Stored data

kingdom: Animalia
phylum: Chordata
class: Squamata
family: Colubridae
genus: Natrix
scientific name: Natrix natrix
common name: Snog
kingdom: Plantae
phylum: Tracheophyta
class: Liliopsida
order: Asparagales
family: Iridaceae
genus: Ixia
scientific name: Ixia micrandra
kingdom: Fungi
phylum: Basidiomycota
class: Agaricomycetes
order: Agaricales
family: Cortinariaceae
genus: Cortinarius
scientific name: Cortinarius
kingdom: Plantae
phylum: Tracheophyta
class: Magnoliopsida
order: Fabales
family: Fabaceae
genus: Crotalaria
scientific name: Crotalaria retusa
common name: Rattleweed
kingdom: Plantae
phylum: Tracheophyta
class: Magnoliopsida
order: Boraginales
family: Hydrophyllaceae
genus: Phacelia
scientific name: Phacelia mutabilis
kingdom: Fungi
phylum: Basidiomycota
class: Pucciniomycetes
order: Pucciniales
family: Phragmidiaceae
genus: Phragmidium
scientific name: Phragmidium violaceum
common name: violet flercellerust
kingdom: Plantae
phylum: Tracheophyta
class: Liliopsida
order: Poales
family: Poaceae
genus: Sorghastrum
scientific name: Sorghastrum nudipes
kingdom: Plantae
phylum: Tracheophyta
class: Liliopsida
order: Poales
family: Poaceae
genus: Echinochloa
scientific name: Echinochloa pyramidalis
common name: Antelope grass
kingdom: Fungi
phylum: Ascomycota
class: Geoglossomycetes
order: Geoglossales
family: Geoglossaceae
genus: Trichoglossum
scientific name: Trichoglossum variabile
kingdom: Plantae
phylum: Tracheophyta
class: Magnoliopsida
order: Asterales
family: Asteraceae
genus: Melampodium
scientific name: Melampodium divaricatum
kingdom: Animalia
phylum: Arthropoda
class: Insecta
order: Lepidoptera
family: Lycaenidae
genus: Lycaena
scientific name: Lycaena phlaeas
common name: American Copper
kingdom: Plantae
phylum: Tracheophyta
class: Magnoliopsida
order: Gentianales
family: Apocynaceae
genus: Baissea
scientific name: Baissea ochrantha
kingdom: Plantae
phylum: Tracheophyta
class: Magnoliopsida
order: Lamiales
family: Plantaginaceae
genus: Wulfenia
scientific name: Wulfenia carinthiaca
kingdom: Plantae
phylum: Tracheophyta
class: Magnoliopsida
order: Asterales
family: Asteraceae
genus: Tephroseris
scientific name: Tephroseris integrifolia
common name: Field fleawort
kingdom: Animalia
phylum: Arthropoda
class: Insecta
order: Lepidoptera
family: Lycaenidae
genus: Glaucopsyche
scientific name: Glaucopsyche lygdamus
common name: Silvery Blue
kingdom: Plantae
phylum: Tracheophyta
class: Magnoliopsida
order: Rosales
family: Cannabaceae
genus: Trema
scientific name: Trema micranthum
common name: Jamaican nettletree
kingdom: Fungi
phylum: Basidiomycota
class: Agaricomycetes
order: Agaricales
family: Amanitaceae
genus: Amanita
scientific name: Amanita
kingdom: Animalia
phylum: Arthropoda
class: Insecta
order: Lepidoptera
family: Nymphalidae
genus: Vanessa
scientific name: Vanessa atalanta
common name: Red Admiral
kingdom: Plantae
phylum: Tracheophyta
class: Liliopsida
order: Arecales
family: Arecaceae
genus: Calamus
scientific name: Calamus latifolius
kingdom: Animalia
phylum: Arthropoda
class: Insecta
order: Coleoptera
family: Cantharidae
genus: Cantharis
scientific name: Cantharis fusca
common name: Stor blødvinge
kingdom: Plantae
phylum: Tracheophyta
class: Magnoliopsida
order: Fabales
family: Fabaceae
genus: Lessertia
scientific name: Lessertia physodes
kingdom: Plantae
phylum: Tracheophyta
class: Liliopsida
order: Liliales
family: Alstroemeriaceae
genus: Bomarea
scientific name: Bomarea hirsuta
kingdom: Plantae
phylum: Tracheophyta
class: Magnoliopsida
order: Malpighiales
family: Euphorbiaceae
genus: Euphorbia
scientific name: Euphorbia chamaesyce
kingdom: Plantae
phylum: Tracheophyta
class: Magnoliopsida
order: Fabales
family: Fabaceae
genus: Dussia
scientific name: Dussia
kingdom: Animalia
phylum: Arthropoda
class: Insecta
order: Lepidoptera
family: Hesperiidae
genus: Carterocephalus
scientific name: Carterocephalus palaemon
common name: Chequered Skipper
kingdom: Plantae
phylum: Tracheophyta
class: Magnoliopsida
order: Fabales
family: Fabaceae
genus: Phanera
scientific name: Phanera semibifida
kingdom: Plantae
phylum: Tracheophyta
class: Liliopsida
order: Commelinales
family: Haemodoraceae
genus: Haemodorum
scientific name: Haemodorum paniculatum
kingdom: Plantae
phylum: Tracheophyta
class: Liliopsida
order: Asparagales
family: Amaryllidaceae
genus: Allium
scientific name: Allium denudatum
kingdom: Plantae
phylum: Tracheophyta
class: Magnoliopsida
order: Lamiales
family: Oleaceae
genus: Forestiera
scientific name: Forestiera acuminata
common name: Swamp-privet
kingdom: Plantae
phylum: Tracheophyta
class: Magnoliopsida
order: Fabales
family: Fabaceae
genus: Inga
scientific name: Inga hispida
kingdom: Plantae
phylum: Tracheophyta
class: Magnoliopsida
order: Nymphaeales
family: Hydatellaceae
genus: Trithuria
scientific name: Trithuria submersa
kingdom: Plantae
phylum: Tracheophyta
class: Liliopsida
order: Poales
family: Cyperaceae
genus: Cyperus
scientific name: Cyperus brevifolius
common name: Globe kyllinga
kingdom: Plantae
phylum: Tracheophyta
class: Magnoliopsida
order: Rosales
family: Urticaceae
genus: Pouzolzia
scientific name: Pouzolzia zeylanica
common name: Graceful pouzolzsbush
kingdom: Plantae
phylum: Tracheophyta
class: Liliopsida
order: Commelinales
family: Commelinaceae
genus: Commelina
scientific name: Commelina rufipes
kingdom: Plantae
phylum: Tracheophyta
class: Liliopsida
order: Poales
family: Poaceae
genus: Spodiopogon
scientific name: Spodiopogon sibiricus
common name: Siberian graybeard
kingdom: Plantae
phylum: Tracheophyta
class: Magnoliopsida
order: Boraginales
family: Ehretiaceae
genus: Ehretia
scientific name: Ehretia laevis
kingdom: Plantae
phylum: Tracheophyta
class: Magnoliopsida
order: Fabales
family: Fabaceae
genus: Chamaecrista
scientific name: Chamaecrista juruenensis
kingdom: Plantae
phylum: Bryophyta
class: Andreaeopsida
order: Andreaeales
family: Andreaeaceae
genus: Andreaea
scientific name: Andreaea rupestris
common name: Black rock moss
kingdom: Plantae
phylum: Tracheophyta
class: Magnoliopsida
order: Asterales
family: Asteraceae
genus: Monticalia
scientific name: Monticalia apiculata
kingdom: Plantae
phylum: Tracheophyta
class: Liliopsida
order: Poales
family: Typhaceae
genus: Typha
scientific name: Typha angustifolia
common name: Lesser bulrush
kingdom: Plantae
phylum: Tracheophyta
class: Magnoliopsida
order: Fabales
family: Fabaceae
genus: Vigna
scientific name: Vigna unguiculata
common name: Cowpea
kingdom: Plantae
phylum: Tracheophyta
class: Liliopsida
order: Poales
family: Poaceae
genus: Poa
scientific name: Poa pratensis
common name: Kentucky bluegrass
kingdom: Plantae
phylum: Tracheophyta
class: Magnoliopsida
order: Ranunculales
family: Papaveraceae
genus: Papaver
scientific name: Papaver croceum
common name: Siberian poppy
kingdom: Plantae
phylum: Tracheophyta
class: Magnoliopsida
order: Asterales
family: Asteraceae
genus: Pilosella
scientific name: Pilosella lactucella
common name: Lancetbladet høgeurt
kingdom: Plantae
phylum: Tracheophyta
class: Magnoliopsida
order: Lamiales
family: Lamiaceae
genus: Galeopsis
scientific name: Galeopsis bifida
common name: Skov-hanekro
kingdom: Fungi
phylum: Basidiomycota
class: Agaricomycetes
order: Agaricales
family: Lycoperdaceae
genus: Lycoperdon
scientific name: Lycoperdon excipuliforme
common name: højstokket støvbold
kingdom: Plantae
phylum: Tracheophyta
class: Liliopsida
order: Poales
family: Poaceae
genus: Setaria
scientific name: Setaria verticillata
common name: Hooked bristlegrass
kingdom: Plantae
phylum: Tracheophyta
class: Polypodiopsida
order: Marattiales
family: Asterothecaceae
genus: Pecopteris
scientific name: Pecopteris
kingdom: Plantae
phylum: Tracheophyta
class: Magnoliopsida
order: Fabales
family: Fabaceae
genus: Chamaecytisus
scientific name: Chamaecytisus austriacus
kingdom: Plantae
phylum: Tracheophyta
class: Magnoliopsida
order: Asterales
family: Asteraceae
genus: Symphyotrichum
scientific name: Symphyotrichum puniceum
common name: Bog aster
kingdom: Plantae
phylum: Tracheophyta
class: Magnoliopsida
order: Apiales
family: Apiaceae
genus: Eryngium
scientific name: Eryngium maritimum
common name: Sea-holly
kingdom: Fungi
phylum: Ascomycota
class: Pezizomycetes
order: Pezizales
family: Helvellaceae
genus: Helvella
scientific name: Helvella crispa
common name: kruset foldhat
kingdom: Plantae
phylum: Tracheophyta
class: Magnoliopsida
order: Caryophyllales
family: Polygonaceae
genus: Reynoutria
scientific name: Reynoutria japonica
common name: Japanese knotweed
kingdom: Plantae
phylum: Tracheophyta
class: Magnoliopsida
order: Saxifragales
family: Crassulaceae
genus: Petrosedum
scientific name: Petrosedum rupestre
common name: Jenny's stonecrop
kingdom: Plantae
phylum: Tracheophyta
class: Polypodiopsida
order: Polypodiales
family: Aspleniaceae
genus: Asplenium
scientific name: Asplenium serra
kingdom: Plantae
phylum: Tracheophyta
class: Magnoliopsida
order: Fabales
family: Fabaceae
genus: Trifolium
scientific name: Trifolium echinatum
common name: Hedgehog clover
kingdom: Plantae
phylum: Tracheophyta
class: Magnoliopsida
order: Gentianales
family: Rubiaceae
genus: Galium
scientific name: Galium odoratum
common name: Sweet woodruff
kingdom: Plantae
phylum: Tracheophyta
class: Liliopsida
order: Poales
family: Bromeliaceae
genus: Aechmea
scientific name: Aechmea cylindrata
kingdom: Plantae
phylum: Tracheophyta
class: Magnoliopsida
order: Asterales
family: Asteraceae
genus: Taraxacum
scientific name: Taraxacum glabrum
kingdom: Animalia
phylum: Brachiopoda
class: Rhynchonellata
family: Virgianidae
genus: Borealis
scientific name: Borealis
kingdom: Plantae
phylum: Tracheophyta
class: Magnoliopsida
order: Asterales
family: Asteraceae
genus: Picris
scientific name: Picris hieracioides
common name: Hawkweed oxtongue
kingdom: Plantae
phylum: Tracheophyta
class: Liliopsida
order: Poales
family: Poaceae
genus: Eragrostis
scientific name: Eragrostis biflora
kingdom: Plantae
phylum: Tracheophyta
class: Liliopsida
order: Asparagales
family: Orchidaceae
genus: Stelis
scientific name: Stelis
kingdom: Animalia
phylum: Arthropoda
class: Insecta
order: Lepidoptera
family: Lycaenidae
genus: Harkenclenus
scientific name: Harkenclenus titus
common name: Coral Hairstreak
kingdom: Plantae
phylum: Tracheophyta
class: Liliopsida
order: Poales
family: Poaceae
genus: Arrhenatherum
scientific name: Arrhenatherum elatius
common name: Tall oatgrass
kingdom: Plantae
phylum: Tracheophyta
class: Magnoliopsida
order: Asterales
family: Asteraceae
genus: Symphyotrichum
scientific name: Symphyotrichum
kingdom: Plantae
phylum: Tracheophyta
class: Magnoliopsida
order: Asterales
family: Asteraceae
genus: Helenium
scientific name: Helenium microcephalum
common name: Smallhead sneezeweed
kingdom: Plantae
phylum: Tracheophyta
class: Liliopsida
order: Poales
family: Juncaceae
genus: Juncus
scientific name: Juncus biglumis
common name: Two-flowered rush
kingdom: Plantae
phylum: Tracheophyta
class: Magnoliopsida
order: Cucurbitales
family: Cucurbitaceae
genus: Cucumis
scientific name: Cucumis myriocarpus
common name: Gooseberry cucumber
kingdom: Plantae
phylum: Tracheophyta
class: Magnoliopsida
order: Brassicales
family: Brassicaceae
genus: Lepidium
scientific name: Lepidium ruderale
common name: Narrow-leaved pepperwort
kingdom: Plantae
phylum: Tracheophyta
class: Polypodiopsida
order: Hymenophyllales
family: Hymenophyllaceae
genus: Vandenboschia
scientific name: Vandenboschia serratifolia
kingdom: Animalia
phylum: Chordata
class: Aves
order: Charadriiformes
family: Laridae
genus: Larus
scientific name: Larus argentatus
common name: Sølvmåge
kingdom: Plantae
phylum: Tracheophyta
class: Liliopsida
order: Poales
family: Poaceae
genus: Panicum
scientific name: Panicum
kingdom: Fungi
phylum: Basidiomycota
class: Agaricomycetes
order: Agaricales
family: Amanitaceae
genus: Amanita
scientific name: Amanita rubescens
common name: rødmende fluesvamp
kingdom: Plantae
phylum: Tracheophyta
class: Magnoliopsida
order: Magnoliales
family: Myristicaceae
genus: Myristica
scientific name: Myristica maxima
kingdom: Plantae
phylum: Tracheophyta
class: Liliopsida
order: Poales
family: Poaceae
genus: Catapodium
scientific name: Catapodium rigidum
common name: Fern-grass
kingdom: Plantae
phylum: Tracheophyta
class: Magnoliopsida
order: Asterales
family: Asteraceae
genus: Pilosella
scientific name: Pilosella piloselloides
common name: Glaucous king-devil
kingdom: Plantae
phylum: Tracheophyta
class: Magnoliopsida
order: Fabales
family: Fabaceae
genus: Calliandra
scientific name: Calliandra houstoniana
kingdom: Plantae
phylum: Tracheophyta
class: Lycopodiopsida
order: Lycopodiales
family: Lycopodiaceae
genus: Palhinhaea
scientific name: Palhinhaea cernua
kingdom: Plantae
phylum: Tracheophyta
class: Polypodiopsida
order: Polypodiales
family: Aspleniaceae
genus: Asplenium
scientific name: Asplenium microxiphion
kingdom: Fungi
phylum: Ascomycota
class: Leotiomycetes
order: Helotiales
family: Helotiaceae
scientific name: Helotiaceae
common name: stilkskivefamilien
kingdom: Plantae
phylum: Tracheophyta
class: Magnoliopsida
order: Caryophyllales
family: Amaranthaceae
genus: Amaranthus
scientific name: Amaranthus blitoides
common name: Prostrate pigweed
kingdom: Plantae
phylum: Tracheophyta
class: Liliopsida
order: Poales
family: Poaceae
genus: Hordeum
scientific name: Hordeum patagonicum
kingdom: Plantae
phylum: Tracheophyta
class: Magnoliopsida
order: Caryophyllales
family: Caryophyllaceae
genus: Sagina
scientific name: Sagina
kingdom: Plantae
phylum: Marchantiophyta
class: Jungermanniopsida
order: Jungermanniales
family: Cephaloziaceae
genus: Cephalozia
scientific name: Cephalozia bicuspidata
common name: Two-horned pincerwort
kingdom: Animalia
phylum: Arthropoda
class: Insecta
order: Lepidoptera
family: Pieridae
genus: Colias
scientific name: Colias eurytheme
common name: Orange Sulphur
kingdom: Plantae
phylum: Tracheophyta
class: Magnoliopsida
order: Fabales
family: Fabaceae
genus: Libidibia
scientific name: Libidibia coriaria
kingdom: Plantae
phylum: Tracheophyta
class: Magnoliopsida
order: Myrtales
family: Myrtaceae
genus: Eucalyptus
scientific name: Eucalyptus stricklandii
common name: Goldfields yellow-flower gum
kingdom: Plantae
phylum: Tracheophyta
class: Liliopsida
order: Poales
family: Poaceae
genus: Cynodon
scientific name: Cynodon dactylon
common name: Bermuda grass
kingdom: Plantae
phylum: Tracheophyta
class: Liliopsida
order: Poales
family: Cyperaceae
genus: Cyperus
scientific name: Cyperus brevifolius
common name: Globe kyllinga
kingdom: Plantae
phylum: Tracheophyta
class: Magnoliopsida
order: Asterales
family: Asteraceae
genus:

(TASK DETAILS) Copy out the lines of the listing above, beginning at the line that contains "family: Hesperiidae" and ending with the line that contains "genus: Chamaecrista", both included.

(COMPLETED TASK)
family: Hesperiidae
genus: Carterocephalus
scientific name: Carterocephalus palaemon
common name: Chequered Skipper
kingdom: Plantae
phylum: Tracheophyta
class: Magnoliopsida
order: Fabales
family: Fabaceae
genus: Phanera
scientific name: Phanera semibifida
kingdom: Plantae
phylum: Tracheophyta
class: Liliopsida
order: Commelinales
family: Haemodoraceae
genus: Haemodorum
scientific name: Haemodorum paniculatum
kingdom: Plantae
phylum: Tracheophyta
class: Liliopsida
order: Asparagales
family: Amaryllidaceae
genus: Allium
scientific name: Allium denudatum
kingdom: Plantae
phylum: Tracheophyta
class: Magnoliopsida
order: Lamiales
family: Oleaceae
genus: Forestiera
scientific name: Forestiera acuminata
common name: Swamp-privet
kingdom: Plantae
phylum: Tracheophyta
class: Magnoliopsida
order: Fabales
family: Fabaceae
genus: Inga
scientific name: Inga hispida
kingdom: Plantae
phylum: Tracheophyta
class: Magnoliopsida
order: Nymphaeales
family: Hydatellaceae
genus: Trithuria
scientific name: Trithuria submersa
kingdom: Plantae
phylum: Tracheophyta
class: Liliopsida
order: Poales
family: Cyperaceae
genus: Cyperus
scientific name: Cyperus brevifolius
common name: Globe kyllinga
kingdom: Plantae
phylum: Tracheophyta
class: Magnoliopsida
order: Rosales
family: Urticaceae
genus: Pouzolzia
scientific name: Pouzolzia zeylanica
common name: Graceful pouzolzsbush
kingdom: Plantae
phylum: Tracheophyta
class: Liliopsida
order: Commelinales
family: Commelinaceae
genus: Commelina
scientific name: Commelina rufipes
kingdom: Plantae
phylum: Tracheophyta
class: Liliopsida
order: Poales
family: Poaceae
genus: Spodiopogon
scientific name: Spodiopogon sibiricus
common name: Siberian graybeard
kingdom: Plantae
phylum: Tracheophyta
class: Magnoliopsida
order: Boraginales
family: Ehretiaceae
genus: Ehretia
scientific name: Ehretia laevis
kingdom: Plantae
phylum: Tracheophyta
class: Magnoliopsida
order: Fabales
family: Fabaceae
genus: Chamaecrista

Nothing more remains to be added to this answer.